Source text –
************

The Greens plan to lift 100,000 children out of poverty is unworkable and defies reason on a number of counts.
First the definition of poverty is relative. It puts a number of children below a specified threshold. Arbitrary thresholds are exceedingly troublesome in their own right. The US is currently grappling with a new and better way to measure poverty. In the UK not so long ago hundreds of thousands of children were lifted out of poverty overnight simply by moving the threshold! A move no less silly than the Green's proposal as we shall see.
In New Zealand poverty is usually defined as falling below either 50 or 60 percent of the eqivalised (adjusted for number of householders) median household income. But difficult-to-measure outgoings are just as important as incomes. Most of the 100,000 children the Greens target are in DPB homes. Yet there are nearly twice that number relying on that particular benefit. The government tries to make payments to them that are as equitable as possible. Yet some fall below the defined poverty level when others don't. Which straight away indicates that some have greater outgoings than others. For beneficiaries, outgoings are more amenable to change than incomes. Adjusting expenses will do more to alleviate their children's poverty than waiting for an income increase, all the while racking up debt.
The Greens don't want them to wait. They want a parent who does not work to receive the incentive, the In Work Tax Credit, given to a parent who does. How silly is that? Even the Human Rights Tribunal found that the government was justified in discriminating against non-working parents. If they weren't then welfare advocates could demand beneficiaries receive 100 percent of the median household income!

************

Objective – Write the next part of the post on the Greens' child poverty plan, picking up right after its final sentence.

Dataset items
************

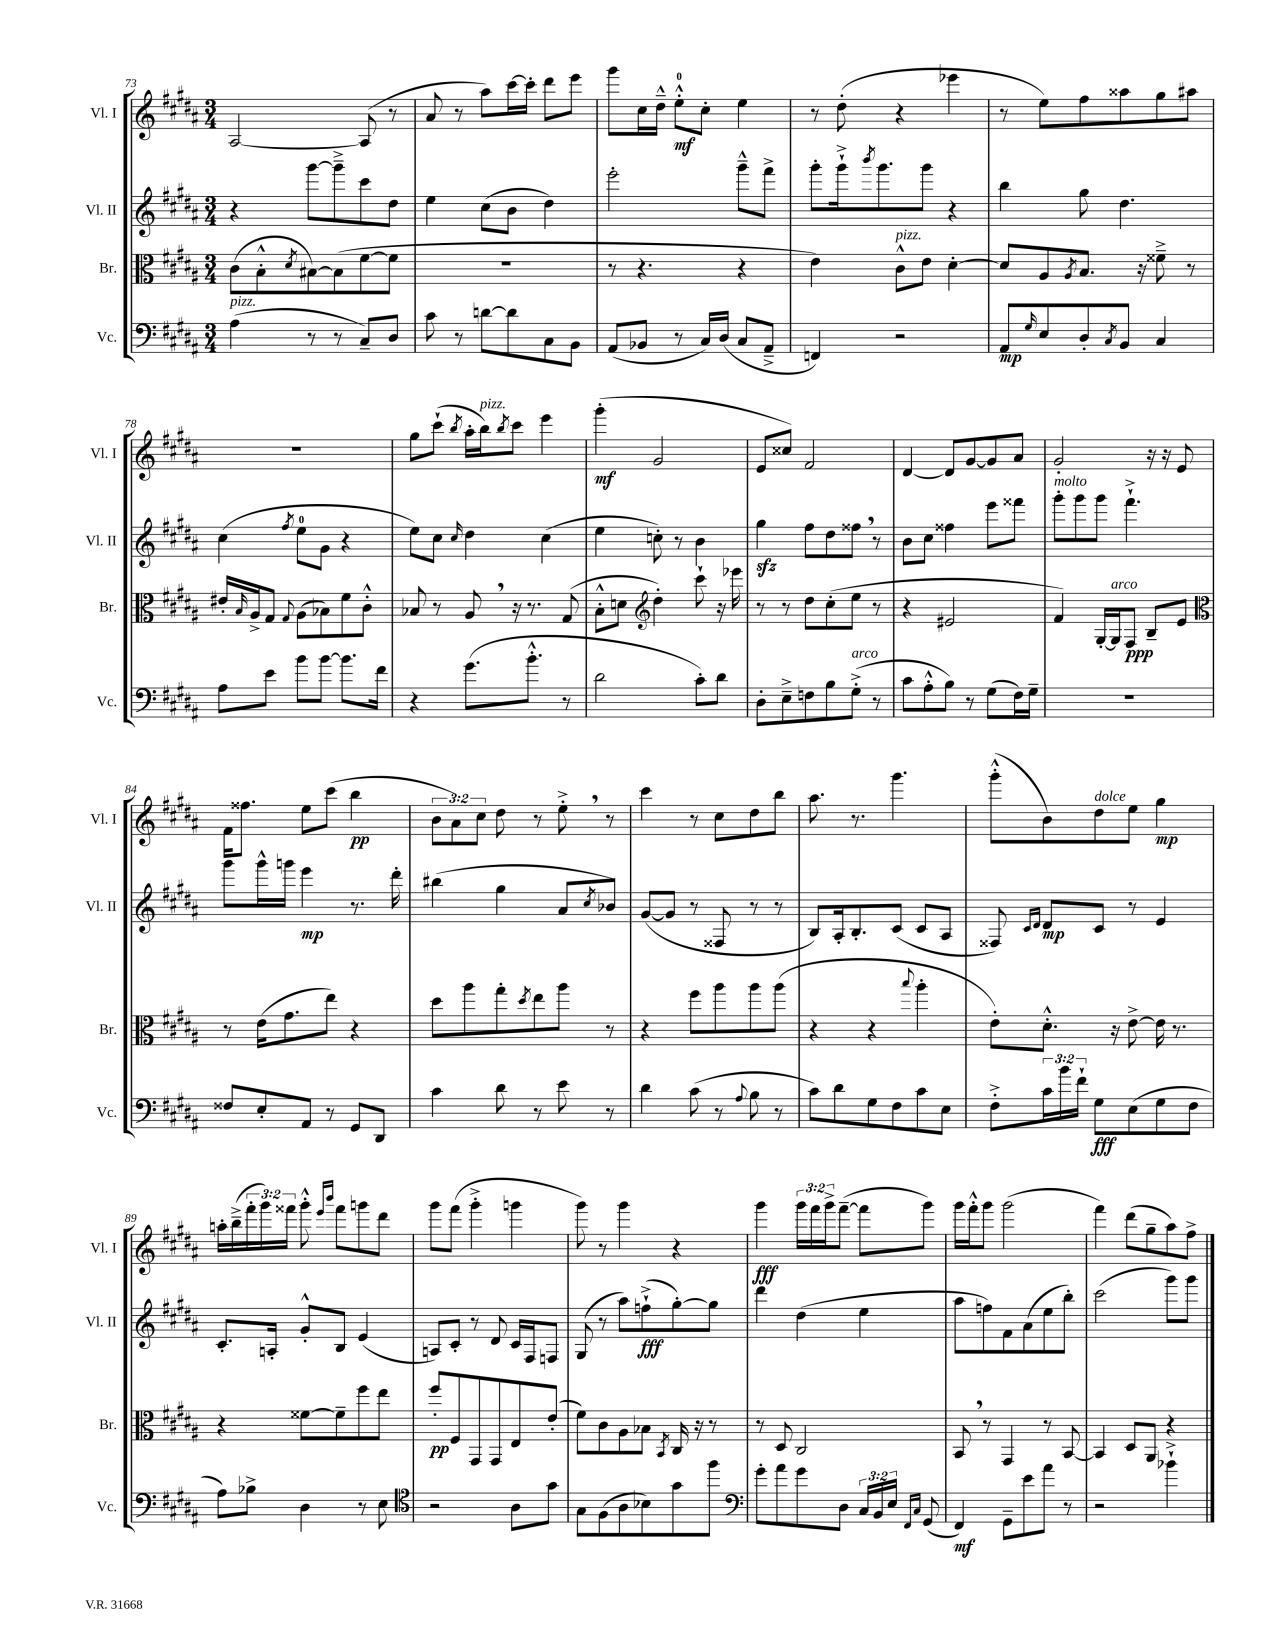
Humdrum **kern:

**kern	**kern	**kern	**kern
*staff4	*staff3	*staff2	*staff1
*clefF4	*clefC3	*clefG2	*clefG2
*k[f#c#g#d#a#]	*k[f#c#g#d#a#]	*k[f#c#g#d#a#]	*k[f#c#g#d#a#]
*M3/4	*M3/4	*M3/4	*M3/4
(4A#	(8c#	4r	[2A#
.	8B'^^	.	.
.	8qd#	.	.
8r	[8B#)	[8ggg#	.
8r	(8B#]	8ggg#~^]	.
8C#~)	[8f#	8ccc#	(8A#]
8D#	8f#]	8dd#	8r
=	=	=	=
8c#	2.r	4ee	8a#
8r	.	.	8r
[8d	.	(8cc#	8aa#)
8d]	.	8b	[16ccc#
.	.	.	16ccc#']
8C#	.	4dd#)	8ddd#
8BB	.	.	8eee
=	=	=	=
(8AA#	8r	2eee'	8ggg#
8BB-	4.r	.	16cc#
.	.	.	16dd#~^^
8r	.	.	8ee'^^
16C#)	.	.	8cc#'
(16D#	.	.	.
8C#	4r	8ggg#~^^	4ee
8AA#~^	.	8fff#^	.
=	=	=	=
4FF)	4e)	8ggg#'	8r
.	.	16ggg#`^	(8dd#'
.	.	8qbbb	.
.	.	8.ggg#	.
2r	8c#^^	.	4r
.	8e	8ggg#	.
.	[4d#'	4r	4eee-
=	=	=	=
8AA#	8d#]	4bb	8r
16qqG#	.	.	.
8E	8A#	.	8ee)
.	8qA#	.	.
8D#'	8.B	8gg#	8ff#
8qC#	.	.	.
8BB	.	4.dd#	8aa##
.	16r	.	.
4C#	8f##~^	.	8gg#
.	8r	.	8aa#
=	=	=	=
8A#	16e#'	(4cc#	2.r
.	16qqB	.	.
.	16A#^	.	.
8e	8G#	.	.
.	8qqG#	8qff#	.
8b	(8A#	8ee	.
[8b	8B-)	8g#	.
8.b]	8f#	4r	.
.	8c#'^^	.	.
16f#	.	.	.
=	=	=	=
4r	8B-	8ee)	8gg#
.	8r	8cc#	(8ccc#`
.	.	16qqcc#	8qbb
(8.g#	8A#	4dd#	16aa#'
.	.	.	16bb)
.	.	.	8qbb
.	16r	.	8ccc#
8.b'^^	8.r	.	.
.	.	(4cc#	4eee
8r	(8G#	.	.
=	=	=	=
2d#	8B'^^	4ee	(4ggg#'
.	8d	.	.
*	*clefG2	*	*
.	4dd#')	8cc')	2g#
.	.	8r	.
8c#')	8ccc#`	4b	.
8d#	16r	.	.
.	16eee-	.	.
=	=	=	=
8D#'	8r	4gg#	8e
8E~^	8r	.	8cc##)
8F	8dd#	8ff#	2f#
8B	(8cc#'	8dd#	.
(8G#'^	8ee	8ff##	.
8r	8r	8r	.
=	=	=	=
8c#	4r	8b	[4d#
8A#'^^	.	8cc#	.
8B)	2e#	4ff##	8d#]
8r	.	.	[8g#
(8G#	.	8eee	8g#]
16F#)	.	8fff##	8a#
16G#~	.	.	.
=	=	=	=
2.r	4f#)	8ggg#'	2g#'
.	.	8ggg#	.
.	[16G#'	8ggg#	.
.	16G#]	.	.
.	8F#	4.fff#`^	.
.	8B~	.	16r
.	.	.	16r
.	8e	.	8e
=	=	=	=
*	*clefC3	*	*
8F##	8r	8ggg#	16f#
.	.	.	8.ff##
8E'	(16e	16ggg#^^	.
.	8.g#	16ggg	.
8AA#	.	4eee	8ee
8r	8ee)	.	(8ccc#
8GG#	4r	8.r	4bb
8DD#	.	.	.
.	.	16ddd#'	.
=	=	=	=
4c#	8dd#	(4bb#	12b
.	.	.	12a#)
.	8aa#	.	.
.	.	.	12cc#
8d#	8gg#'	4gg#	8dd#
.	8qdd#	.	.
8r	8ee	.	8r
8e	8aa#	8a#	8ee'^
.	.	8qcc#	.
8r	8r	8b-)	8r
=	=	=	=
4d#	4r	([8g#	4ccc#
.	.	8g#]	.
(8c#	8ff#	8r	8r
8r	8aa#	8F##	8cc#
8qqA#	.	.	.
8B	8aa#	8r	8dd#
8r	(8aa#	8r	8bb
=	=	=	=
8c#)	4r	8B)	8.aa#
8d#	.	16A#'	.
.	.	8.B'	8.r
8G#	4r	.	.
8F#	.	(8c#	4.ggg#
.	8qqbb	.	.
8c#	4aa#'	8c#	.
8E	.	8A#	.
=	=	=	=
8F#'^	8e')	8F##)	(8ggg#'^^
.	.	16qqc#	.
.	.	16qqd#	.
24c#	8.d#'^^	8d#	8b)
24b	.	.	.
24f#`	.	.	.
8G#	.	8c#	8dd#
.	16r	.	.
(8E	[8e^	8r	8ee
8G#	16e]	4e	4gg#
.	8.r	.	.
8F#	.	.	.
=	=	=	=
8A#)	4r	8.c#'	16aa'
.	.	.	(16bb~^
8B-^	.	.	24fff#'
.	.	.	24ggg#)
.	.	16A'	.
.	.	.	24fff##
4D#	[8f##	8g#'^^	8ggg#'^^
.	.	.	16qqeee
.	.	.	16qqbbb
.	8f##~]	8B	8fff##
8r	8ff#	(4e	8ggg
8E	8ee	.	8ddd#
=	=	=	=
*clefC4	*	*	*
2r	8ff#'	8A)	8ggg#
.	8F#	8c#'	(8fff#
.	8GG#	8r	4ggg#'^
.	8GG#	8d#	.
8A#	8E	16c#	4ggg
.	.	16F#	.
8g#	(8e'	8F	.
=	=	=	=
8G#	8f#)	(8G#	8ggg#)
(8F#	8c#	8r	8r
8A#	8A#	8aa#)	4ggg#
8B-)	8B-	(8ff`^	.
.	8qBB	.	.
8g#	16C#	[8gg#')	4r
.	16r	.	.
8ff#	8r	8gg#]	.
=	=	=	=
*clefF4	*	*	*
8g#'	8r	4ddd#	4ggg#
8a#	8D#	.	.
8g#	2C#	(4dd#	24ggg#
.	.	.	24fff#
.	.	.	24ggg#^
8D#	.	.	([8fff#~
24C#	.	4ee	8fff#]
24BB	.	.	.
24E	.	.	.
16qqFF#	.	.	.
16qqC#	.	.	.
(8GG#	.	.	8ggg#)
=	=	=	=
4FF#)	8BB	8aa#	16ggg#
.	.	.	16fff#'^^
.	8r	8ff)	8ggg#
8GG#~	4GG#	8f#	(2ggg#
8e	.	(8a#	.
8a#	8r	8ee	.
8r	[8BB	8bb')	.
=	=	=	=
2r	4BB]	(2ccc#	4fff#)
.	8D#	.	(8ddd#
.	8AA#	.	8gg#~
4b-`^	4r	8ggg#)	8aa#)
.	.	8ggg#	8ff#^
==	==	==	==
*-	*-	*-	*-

************

Task output –
But just imagine for a moment the Greens achieved their desired rise in benefit payments. An abundance of international research has shown a link between level of payments and rate of unmarried births. Put simply, the more the DPB pays the more people will choose it over work. Children that enter the benefit system at birth stay the longest and subsequently cumulatively cost more. That means what the Greens have budgeted is less than the actual cost over time. But hey what doesn't grow exponentially when it comes to handouts. Paid Parental Leave is a great example. It now costs twice what Treasury initially forecast it would.
The next part of the Green's plan is to re-introduce the Training Incentive Allowance yet Treasury reported to the WWG that this allowance probably contributed to beneficiaries staying on welfare even longer ( as studying became the modus operandi?). In reality there is no case for a beneficiary to not have to get into the same debt as other students do to fund the education they choose. Exceptions only produce incentives for people to make bad choices eg having children before acquiring any means of supporting them.
Raising the minimum wage barely warrants comment. What hasn't been said, and demonstrated, before about the effect minimum wages have on overall employment? They reduce it. When the cost of labour increases, all else remaining equal, employers buy less of it. Extra unemployment incurs additional burden on the benefit system. Which means that again the Greens have under-calculated the cost of such a move.
The last part of the plan is the require rental homes to be insulated. The additional expenditure will end up in the tenant's hands as increased rent. There goes the extra benefit payment which is the first step of the grand plan.
We all know that the Greens are economically the most socialist party in the political spectrum. And we all know that socialism makes countries poor. Socialism makes children poor.
What the Greens have produced is not a plan for less poverty but a blueprint for more.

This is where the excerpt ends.